L'esodo verso la Sicilia mette in pericolo il sistema sanitario dell'isola
Sulla carta sono 7 mila le persone arrivate dal nord che hanno informato le autorità locali. Ma potrebbero essere molte di più e gli appelli alla responsabilità potrebbero non bastare
Palermo. La proporzione dell'esodo al contrario, da nord a sud, sta nei numeri ufficiali. In sette mila sono tornati in Sicilia. Hanno avuto almeno il buon senso di registrarsi sul portale della Regione siciliana. Così le autorità, amministrative e sanitarie, sanno da dove provengono e soprattutto che sono di nuovo in territorio siciliano. La tracciabilità è decisiva nei giorni del coronavirus. Il nodo è l'impossibilità di calcolare il numero di coloro che sono rientrati senza dire nulla per paura di finire in quarantena. Per quanto si deve moltiplicare la cifra ufficiale di sette mila persone?
Il controllo e l'auto isolamento fanno a pugni con le immagini degli affollati aperitivi nei locali siciliani che circolano sul web. A dire il vero circola anche di peggio. Ad esempio il video di due ragazze che, davanti all'ingresso di un locale notturno di Agrigento, candidamente ammettono di essere tornate da Milano e Roma e di non avere resistito alla tentazione di un drink con gli amici. È davvero così o è solo una ragazzata? Le due giovani lo dovranno spiegare ai poliziotti che le hanno convocate in questura. Comunque sia, di sicuro il loro atteggiamento fa a pugni con il buon senso, invocato come l'unico vero argine al dilagare del Covid-19.

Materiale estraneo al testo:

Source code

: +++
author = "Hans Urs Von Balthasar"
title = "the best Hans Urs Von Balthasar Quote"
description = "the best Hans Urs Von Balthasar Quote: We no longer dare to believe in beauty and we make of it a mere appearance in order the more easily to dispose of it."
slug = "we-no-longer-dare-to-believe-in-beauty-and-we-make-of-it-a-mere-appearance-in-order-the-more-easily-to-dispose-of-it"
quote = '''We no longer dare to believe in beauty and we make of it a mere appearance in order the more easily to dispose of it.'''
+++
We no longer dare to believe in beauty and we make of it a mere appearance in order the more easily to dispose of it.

L'assessore regionale alla Salute, Ruggero Razza, non fa mistero della sua preoccupazione “per i casi positivi al coronavirus aggiuntivi che si possono determinare per l'esodo verso il sud, che è stato indotto”. Quando ancora il governo nazionale doveva dichiarare la chiusura delle zone rosse, la gente si catapultava nelle stazioni dei treni. Il governatore siciliano Nello Musumeci ha imposto la quarantena per chi viene dalle zone rosse e ha annunciato il pugno duro contro i “trasgressori”. Sono previste multe di 200 euro e l'arresto fino a tre mesi.
Codice penale alla mano l'articolo che si viola è il 650, “inosservanza dei provvedimenti dell'autorità per ragione di giustizia o di sicurezza pubblica, o d'ordine pubblico o d'igiene”. Pene blande che forse spaventano poco. Ci vorrebbe innanzitutto buon senso, ma a mali estremi rimedi estremi. Ecco che qualche magistrato si trova costretto a ricordare che esiste un altro reato nel nostro codice penale, codificato all'articolo 438 e previsto per coloro che diffondono una malattia infettiva o contagiosa a un gran numero di persone. Si rischiano pene da fare tremare i polsi, equiparate a chi commette un omicidio.
Chi sbarca in Sicilia con qualsiasi mezzo, provenendo dalle zone rosse, ha il dovere di informare il medico di base e porsi in auto-isolamento. Musumeci lo ha ripetuto con fermezza, invocando il senso di responsabilità: “Se tutti manteniamo la calma, riusciremo a gestire e superare anche questo particolare momento”. Ciò che va evitato, a ogni costo, è mettere sotto stress una Sanità regionale che, seppure di fronte a numeri contenuti di contagio, ha già mostrato segni di sofferenza. Si lavora per aumentare i posti letto, riconvertire reparti e aprirne di nuovi per curare chi si ammalerà. Senza il buon senso il rischio è che i posti potrebbero non bastare per tutti. A Palermo come nel resto d'Italia.